Na Revolução Industrial, em 1845, cerca de 43% dos trabalhadores nas fábricas de algodão no Reino Unido eram menores de 18 anos. As crianças trabalhavam longas jornadas, até 14 horas por dia, em condições perigosas e insalubres, expostas a máquinas barulhentas e tarefas arriscadas como a coleta em máquinas de algodão em movimento. No Brasil, as mulheres foram protagonistas na primeira greve geral do país em 1917, onde reivindicaram o fim do trabalho infantil, melhores condições de trabalho, aumento salarial e redução das jornadas. Apesar de não ocuparem posições de liderança nos sindicatos, pressionavam as direções ao reivindicar pautas como licença maternidade, auxílio-creche e igualdade salarial, impactando diretamente o acesso das crianças à educação, cuidado e saúde. A Consolidação das Leis do Trabalho (CLT), promulgada em 1943 após intensa mobilização sindical e feminista, marcou uma mudança significativa na proteção dos direitos das crianças e trabalhadores, melhorando as condições sociais das famílias, promovendo um desenvolvimento mais integral das crianças, valorizando seu tempo livre para educação e lazer.

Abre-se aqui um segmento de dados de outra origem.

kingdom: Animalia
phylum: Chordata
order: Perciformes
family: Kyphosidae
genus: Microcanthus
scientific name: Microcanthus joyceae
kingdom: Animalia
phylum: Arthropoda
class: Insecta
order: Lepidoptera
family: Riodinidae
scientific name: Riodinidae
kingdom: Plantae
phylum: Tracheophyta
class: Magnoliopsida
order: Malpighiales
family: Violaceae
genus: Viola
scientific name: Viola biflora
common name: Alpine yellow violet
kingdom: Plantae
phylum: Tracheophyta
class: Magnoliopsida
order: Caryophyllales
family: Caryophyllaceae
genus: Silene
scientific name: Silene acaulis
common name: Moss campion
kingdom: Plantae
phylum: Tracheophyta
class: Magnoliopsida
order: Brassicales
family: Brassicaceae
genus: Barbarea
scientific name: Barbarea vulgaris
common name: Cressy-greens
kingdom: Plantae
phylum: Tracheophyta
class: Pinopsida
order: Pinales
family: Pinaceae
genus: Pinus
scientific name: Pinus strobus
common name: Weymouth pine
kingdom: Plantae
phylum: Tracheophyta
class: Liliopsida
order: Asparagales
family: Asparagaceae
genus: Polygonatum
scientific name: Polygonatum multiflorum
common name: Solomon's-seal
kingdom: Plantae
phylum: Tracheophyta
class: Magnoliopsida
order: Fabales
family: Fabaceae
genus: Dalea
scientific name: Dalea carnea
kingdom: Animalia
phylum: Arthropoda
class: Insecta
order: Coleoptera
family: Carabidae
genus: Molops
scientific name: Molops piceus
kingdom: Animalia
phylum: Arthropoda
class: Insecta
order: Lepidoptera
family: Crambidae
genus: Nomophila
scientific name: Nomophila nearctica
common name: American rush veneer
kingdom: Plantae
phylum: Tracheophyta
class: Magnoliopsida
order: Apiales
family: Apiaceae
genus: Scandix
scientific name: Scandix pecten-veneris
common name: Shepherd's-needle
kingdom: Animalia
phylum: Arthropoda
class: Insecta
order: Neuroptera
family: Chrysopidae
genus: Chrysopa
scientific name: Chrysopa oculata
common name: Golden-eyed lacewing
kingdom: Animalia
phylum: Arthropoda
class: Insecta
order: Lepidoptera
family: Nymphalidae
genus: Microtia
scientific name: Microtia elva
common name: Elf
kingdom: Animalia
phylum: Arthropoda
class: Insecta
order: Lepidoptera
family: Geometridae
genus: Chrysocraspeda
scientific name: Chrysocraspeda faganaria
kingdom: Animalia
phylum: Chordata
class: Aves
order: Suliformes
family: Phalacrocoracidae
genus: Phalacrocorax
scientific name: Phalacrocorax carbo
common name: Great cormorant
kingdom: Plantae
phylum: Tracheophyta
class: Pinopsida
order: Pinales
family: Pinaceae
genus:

O enfraquecimento das leis trabalhistas tem impacto direto sobre a infância. Entre 2011 e 2020, foram registrados 24.909 casos de acidentes de trabalho e 466 mortes entre crianças de 5 a 17 anos, conforme dados da Fiocruz. Esses números aumentaram após a reforma trabalhista de 2016, que precarizou ainda mais as relações de trabalho. Apesar das legislações contra o trabalho infantil, crianças negras e vulneráveis continuaram a trabalhar, mas as mudanças nas leis permitiram implementar políticas públicas mais eficazes, ainda que limitadas. De acordo com a FioCruz, crianças negras têm 39% mais chances de morrerem antes de completarem 5 anos. Entre 2016 e 2020, 35 mil crianças e adolescentes de 0 a 19 anos foram mortos de forma violenta no Brasil pela ação truculenta do Estado através da polícia militar, com uma média de 7 mil por ano. Com a justificativa da “guerra as drogas”, a maioria das vítimas tinha entre 15 e 19 anos, sendo os principais afetados, meninos negros. Nos casos de gravidez na adolescência, frequentemente resultado de abusos sexuais, 14% de todos os partos são de mães com até 19 anos, sendo a maioria dessas jovens negras e periféricas no Brasil. Os dados revelam que a cada 24 horas, 320 crianças e adolescentes são vítimas de exploração sexual. No entanto, esse número pode ser ainda maior, dado que apenas 7 em cada 100 casos são denunciados. Nesse caso, 75% das vítimas são meninas e, predominantemente, negras.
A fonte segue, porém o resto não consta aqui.